Ever since reading about "normal" power series, I've been interested in how formal power series work.
For a little notation, I write $\langle x^n\rangle F(x)$ for the $n$-th coefficient in a formal series $F(x)$. Also, a sequence $\{F_k(x)\}$ in the formal power series ring $R[[X]]$ converges to $G(x)$ if the sequence $\{\langle x^n\rangle F_k(x)\}$ converges to $\langle x^n\rangle G(x)$, in the discrete topology on the ring $R$.

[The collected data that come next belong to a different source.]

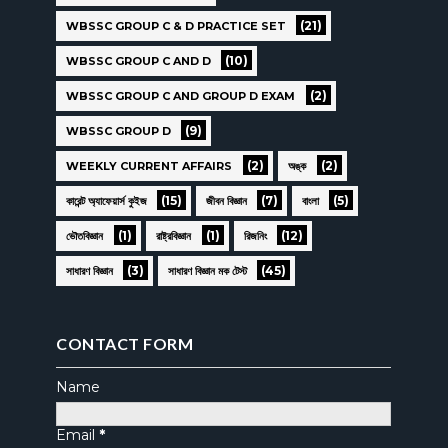
(21)
WBSSC GROUP C & D PRACTICE SET
(10)
WBSSC GROUP C AND D
(2)
WBSSC GROUP C AND GROUP D EXAM
(9)
WBSSC GROUP D
(2)
(2)
WEEKLY CURRENT AFFAIRS
অঙ্ক
(15)
(7)
(5)
কারেন্ট অ্যাফেয়ার্স কুইজ
জীবন বিজ্ঞান
বাংলা
(1)
(1)
(12)
ভৌতবিজ্ঞান
রাষ্ট্রবিজ্ঞান
রিজনিং
(3)
(45)
সাধারণ বিজ্ঞান
সাধারণ বিজ্ঞান মক টেস্ট
CONTACT FORM
Name
Email
*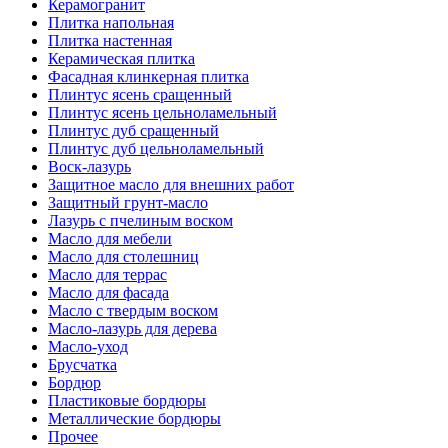
Керамогранит
Плитка напольная
Плитка настенная
Керамическая плитка
Фасадная клинкерная плитка
Плинтус ясень сращенный
Плинтус ясень цельноламельный
Плинтус дуб сращенный
Плинтус дуб цельноламельный
Воск-лазурь
Защитное масло для внешних работ
Защитный грунт-масло
Лазурь с пчелиным воском
Масло для мебели
Масло для столешниц
Масло для террас
Масло для фасада
Масло с твердым воском
Масло-лазурь для дерева
Масло-уход
Брусчатка
Бордюр
Пластиковые бордюры
Металлические бордюры
Прочее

One property I read is that the sum $\sum_{k=1}^\infty F_k(x)$ converges iff $\{F_k(x)\}$ converges to $0$. This kind of makes sense to me when thinking of power series, in that a power series diverges if its terms do not approach $0$.
Intuition aside, what is the more rigorous reason why this property is in fact true? Does rearranging the terms change the convergence or the limit to which it converges?
Thank you,
Best Answer
A preliminary comment: if you had studied formal power series before studying "normal" power series (as I would advise anyone to do), you probably would never have had any difficulty with this.
Saying that $\sum_{k=1}^\infty F_k(X)$ converges means that for every $n\in\mathbf N$ the coefficient $\langle X^n\rangle \sum_{k=1}^\infty F_k(X)$ converges in the discrete topology on $R$. This means that this coefficient becomes stable after some finite number $N(n)$ of terms have been accumulated into the partial sum, in other words none of the terms $F_k(X)$ for $k>N(n)$ contribute anything to it. Since its contribution is $\langle X^n\rangle F_k(X)$, this means that $\langle X^n\rangle F_k(X)=0$ whenever $k>N(n)$, and since this is true for every $n$, one has $\lim_{k\to\infty}F_k(X)=\sum_{n\in\mathbf N}0X^n=0$ by definition of convergence in $R[[X]]$.
Since rearranging terms will not alter whether a particular coefficient ultimately becomes zero, nor (if it does) the sum of the nonzero coefficients, convergence and limits are unaffected by rearranging terms.